Yazıcıoğlu kazasında onun adı geçti
Abone olHelikopter ankazını arayanlar arasında yer alan Abdullah Göllü hakkında çarpıcı iddialar ortaya atıldı
Enkazda kaybolan laptop ve çantası Adatepe Barajı’nda
güvenlik görevlisi olan Abdullah Göllü'nün elinde mi? Bu ismin
köylülere kendisini komutan olarak tanıtığı iddia edildi.
Yazıcıoğlu'nun avukatı "Bu kişi JİTEM elemanı mı” diye
sordu.
Yazıcıoğlu'nun hayatını kaybettiği helikopter kazası üzerindeki sis perdesi yeni gelişmeler ve bilgiler her geçen gün büyüyor. Helikopterden cihazın sökülme görüntülerinin ortaya çıkmasıyla kafalar iyi karıştı.

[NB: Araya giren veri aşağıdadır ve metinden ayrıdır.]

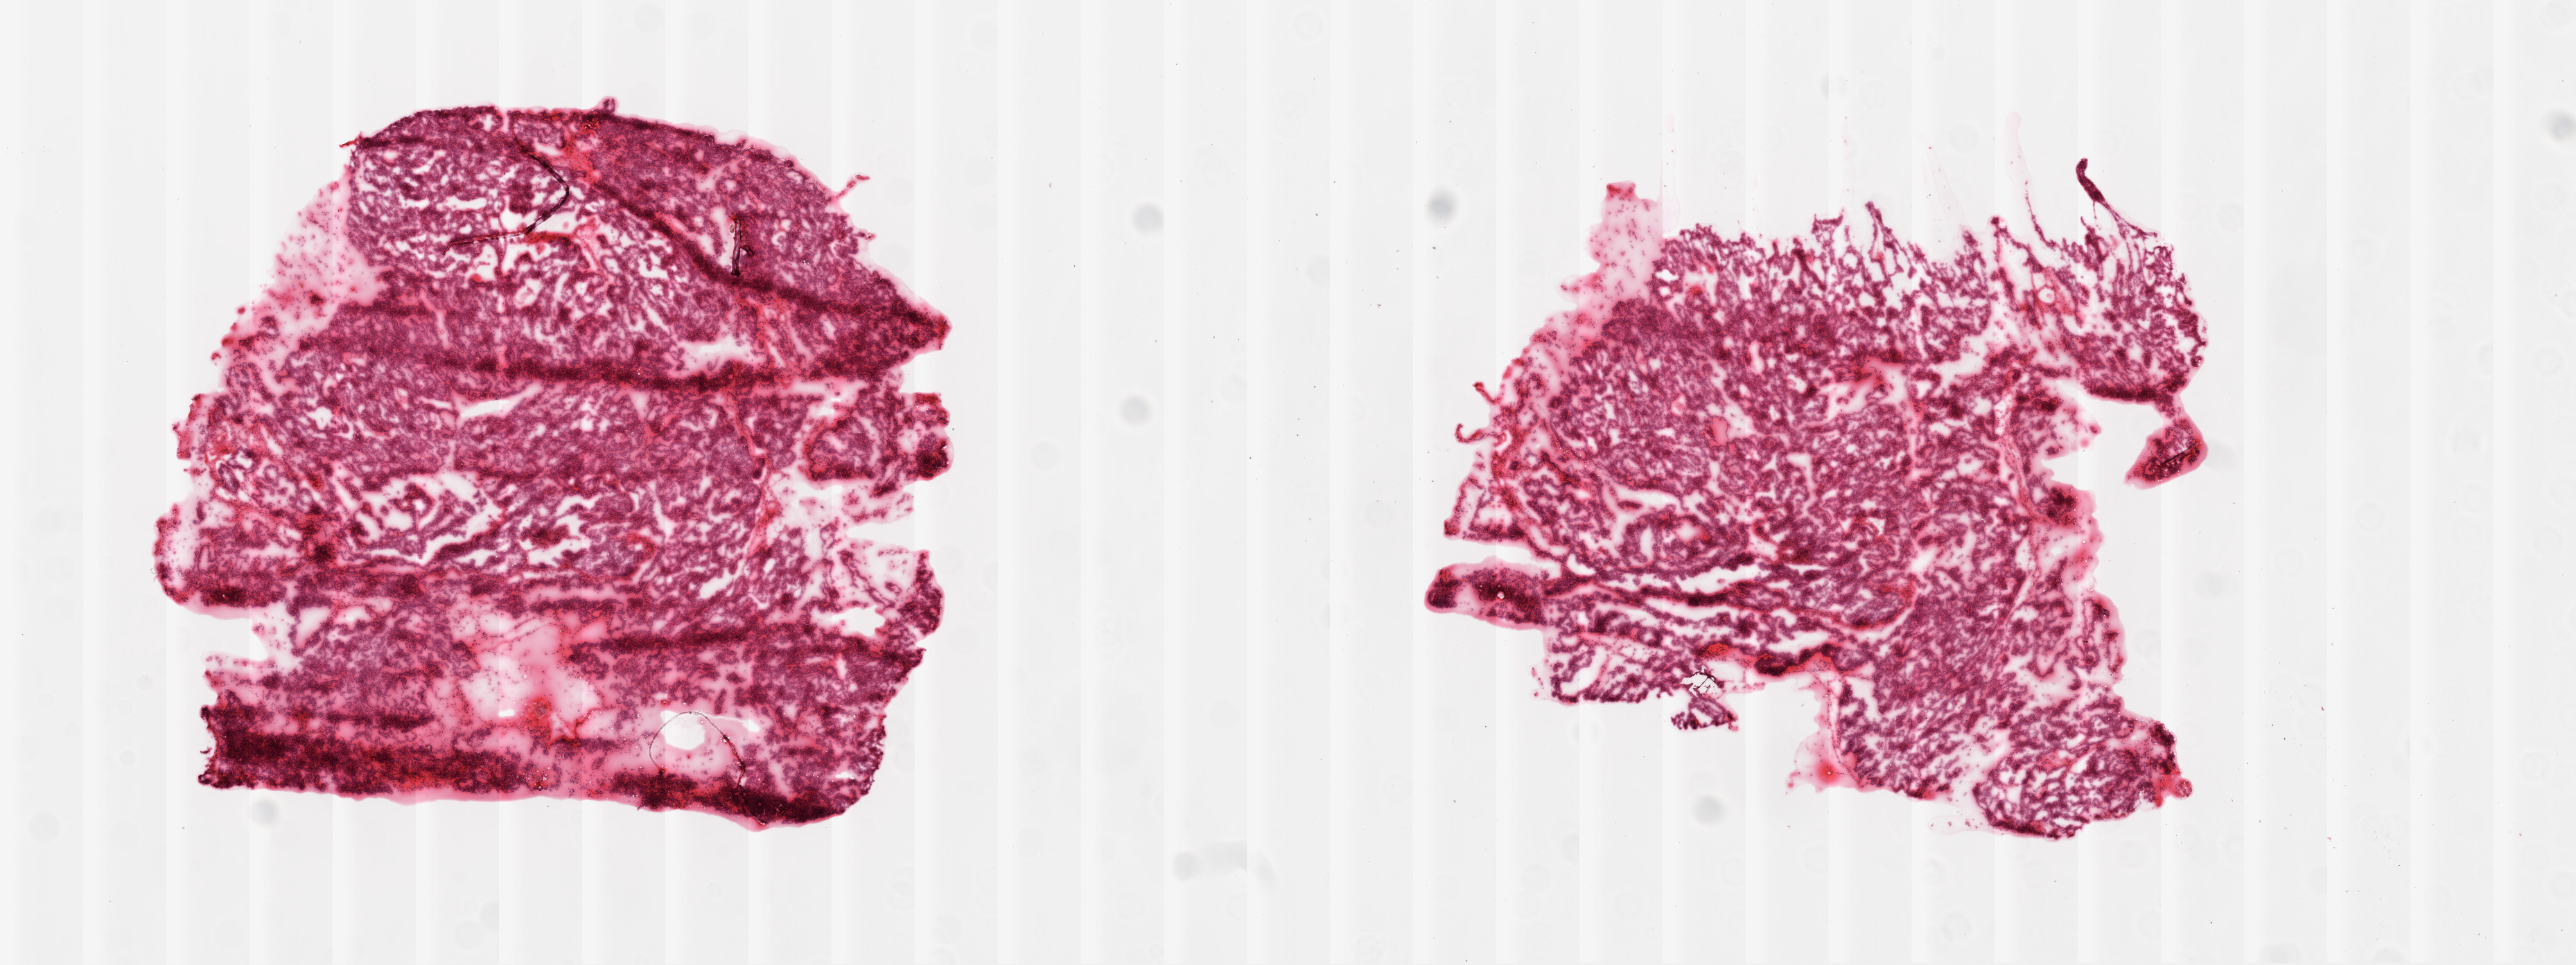
Digitized H&E tissue section (whole slide), a low-resolution overview of the entire scanned area, about 15.0 x 5.6 mm (slide scanned at 20x); frozen section from the top of the tissue portion; ovary, primary tumour sample. Female patient; age at initial diagnosis 78 years. Histologic grade: G3 (poorly differentiated). Composition of this section per pathologist review: tumour cells 95%, tumour nuclei 98%, normal cells 0%, stromal cells 5%, necrosis 0%.
- FIGO stage: IIIC
- pathologic diagnosis: Serous cystadenocarcinoma, NOS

Muhsin Yazıcıoğlu'nun hayatını kaybettiği helikopter kazasında suikast şüphesini dosyayı iyi bilen bir üst düzey yetkili Taraf'a değerlendirdi.
KARANLIK BİRİSİ
BBP eski Genel Başkanı Muhsin Yazıcıoğlu’nun hayatını kaybettiği
helikopter kazasının arama kurtarma faaliyetlerine katılan ve
burada kendisini köylülere komutan olarak tanıttığı öne sürülen
Kahramanmaraş’taki Adatepe Barajı’nda güvenlik görevlisi olan
Abdullah Göllü ile ilgili önemli bilgiler ortaya çıktı.
KÖYLÜLERİ TEHDİT ETTİ İDDİASI
Yazıcıoğlu ailesinin avukatı Selami Ekici, Taraf’a şunları söyledi: “Bu kişi, bizce karanlık birisi. Köylülerin anlattıklarına göre bu kişi, Döngel Köyü sakinleriyle beraber helikopter enkazını arama kurtarma çalışmalarına katılıyor. Bizce oraya monte ediliyor. Orada kendisini köylülere, ‘komutan’ olarak tanıtıyor. Köylülerin telefonlarıyla çektikleri görüntülere el koyuyor. Ayrıca kayıp olan çanta ile laptopu da bu kişinin aldığını düşünüyoruz.”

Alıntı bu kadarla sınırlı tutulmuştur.